> [What you are asked to do]:
An exact transcription of each entry below is required, without any pictures.

(Difference listings)
● ● ● ● ● ● ●

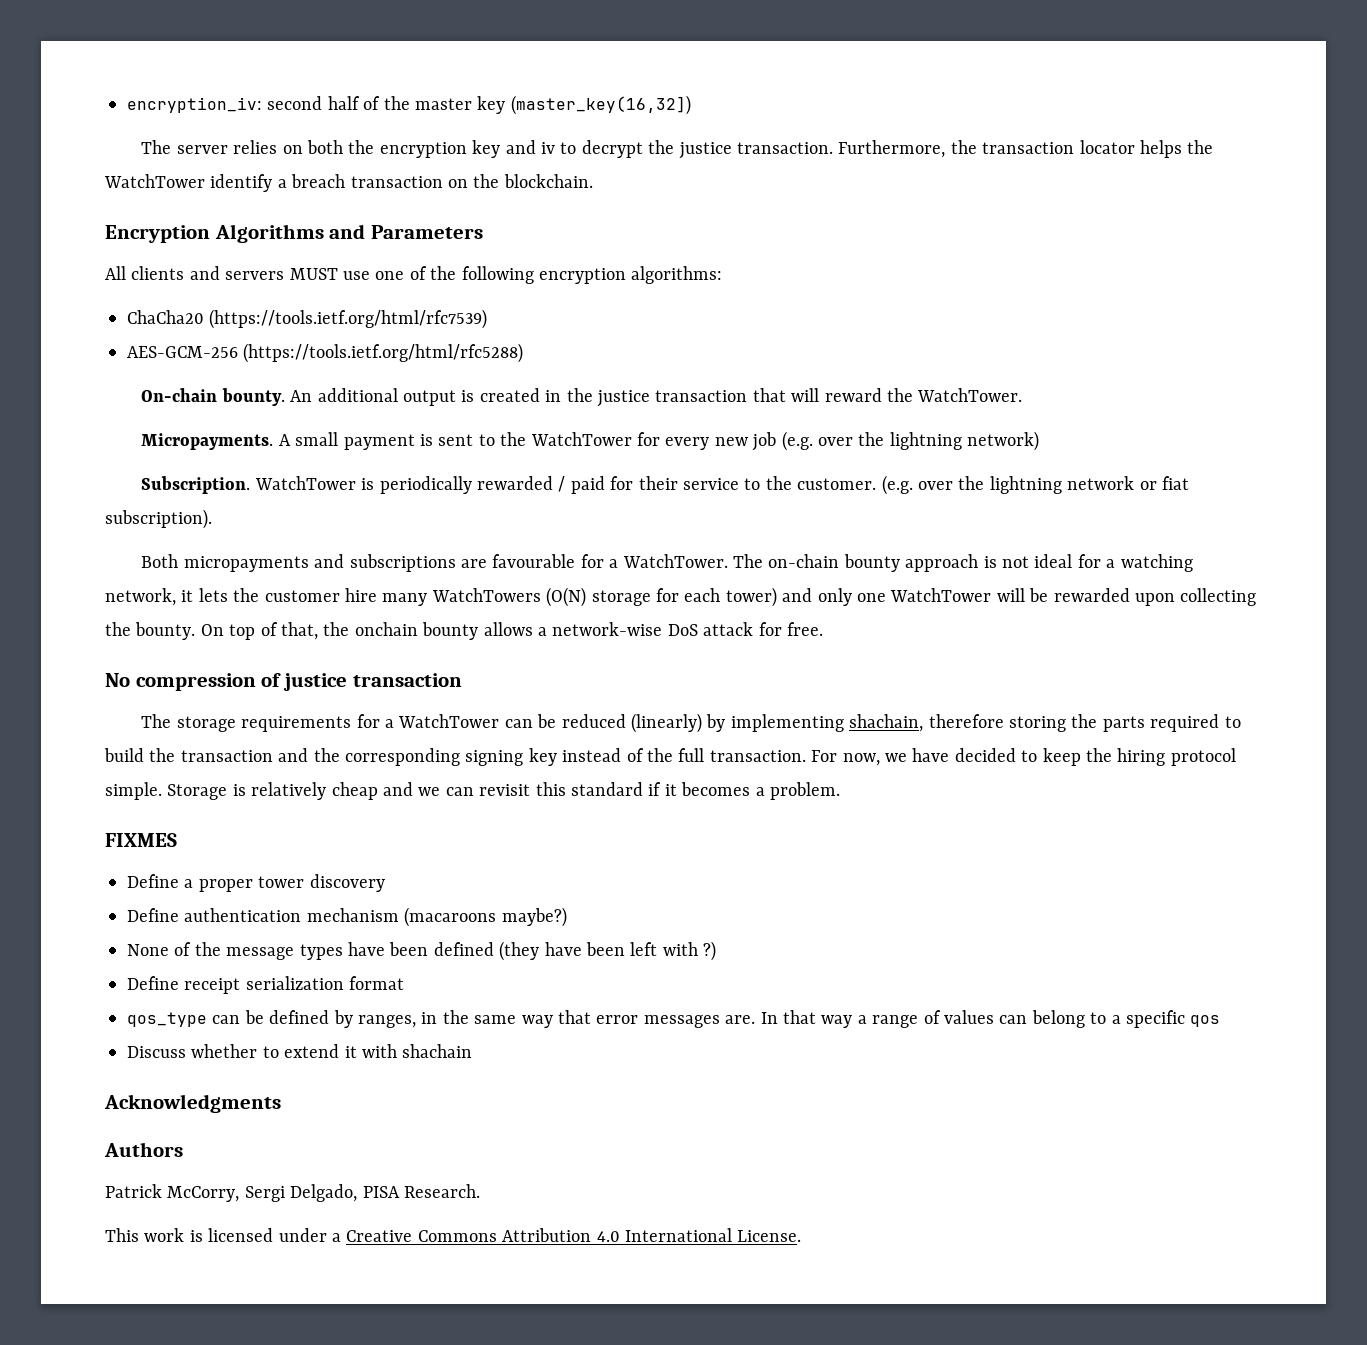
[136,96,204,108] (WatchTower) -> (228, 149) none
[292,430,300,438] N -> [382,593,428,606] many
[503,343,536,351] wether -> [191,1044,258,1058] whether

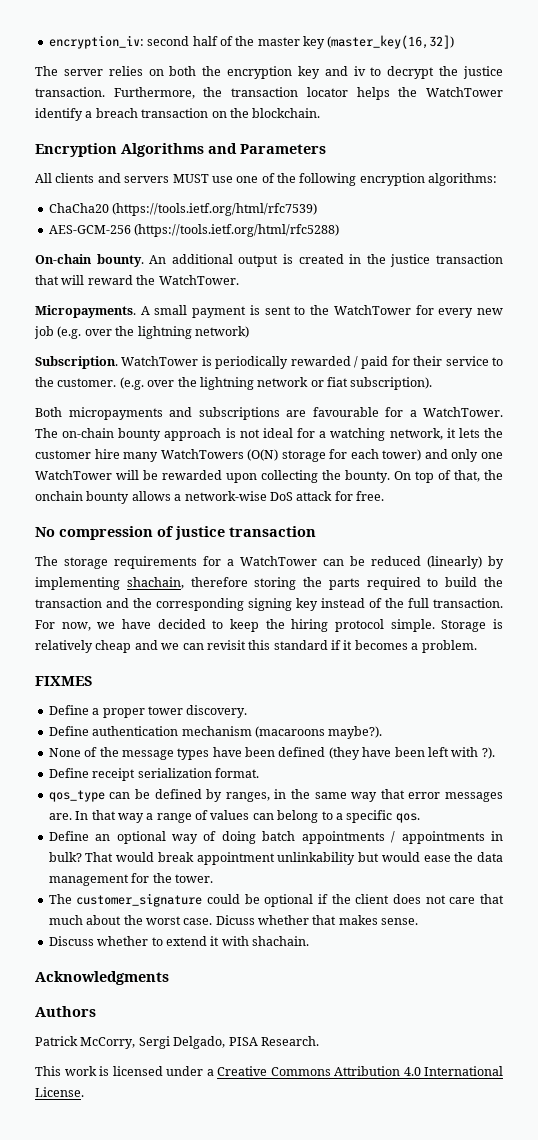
[309,874,385,892] discovery -> [186,705,248,718] discovery.
[501,907,567,927] maybe?) -> [328,726,383,739] maybe?).
[703,941,717,961] ?) -> [481,747,495,759] ?).
[349,976,405,990] format -> [214,768,259,778] format.
[1190,1015,1221,1027] qos -> [395,813,420,823] [48,831,504,844] [48,852,504,865] [48,873,213,886] [48,893,505,907] [48,915,419,925] qos. // Define an optional way of doing batch appointments / appointments in bulk? That would break appointment unlinkability but would ease the data management for the tower. // The customer_signature could be optional if the client does not care that much about the worst case. Dicuss whether that makes sense.
[402,1044,473,1058] shachain -> [252,936,309,946] shachain.

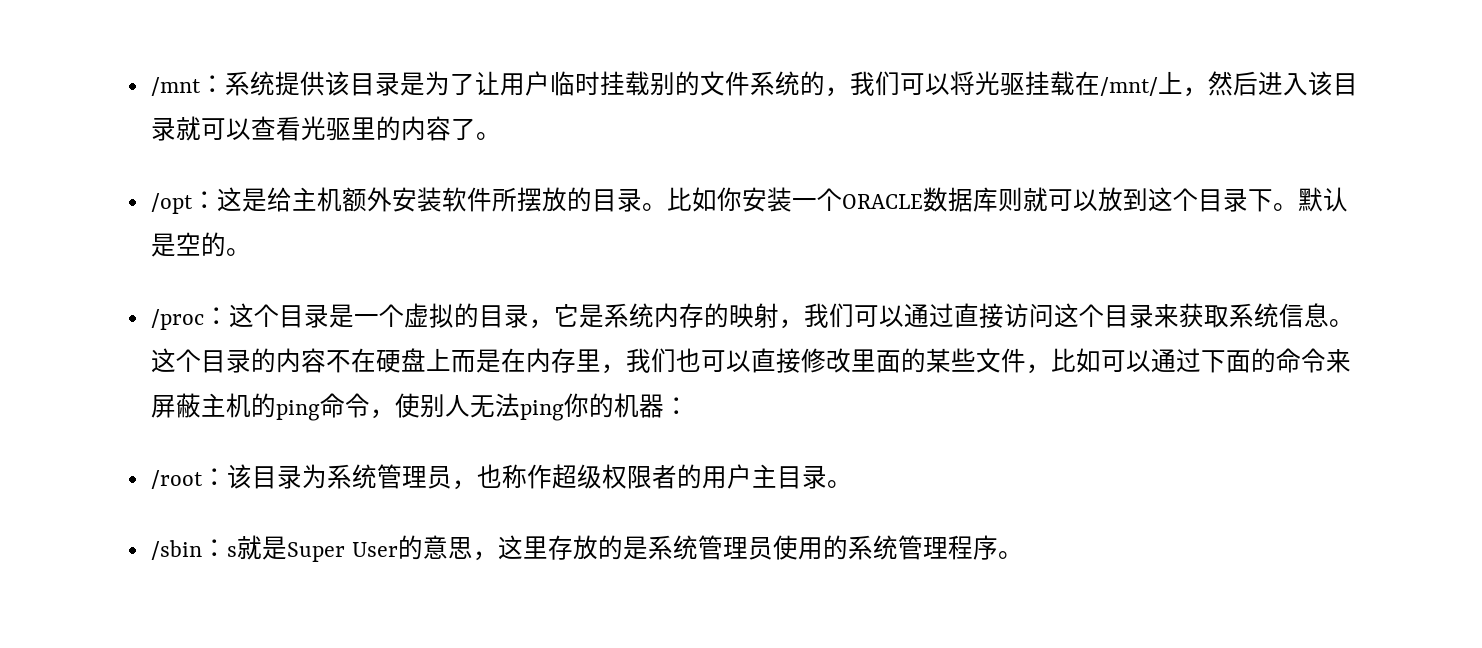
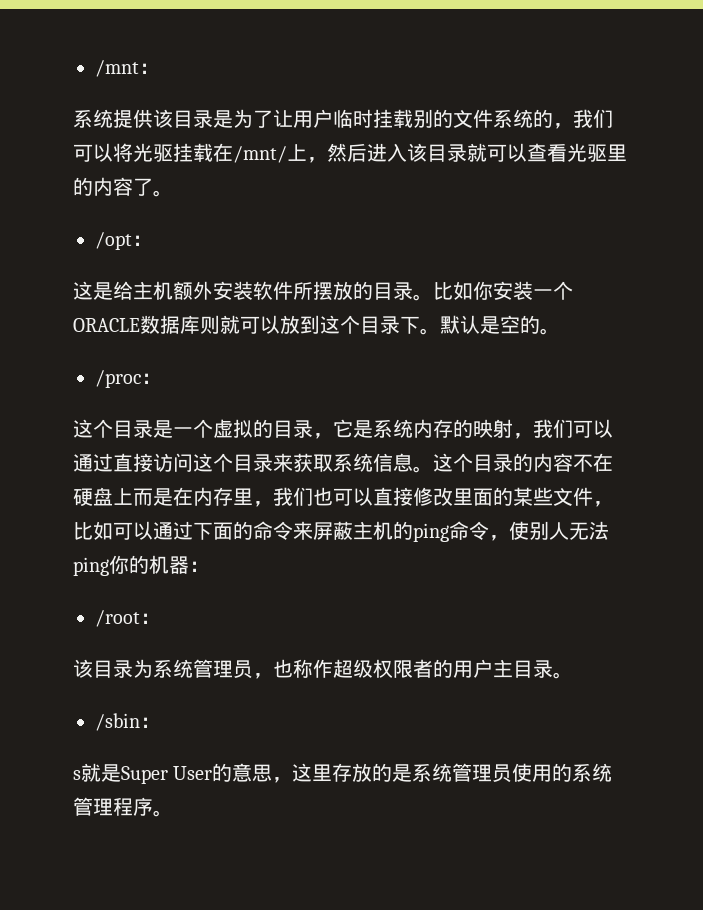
(225, 84) none -> (159, 68) //
(217, 200) none -> (152, 240) //
(229, 316) none -> (161, 378) //
(227, 477) none -> (160, 618) //
(227, 548) none -> (160, 722) //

● ● ● ● ● ● ●

> [Task solution]:
[136,96,204,108] (WatchTower) -> (228, 149) none
[292,430,300,438] N -> [382,593,428,606] many
[503,343,536,351] wether -> [191,1044,258,1058] whether

[309,874,385,892] discovery -> [186,705,248,718] discovery.
[501,907,567,927] maybe?) -> [328,726,383,739] maybe?).
[703,941,717,961] ?) -> [481,747,495,759] ?).
[349,976,405,990] format -> [214,768,259,778] format.
[1190,1015,1221,1027] qos -> [395,813,420,823] [48,831,504,844] [48,852,504,865] [48,873,213,886] [48,893,505,907] [48,915,419,925] qos. // Define an optional way of doing batch appointments / appointments in bulk? That would break appointment unlinkability but would ease the data management for the tower. // The customer_signature could be optional if the client does not care that much about the worst case. Dicuss whether that makes sense.
[402,1044,473,1058] shachain -> [252,936,309,946] shachain.

(225, 84) none -> (159, 68) //
(217, 200) none -> (152, 240) //
(229, 316) none -> (161, 378) //
(227, 477) none -> (160, 618) //
(227, 548) none -> (160, 722) //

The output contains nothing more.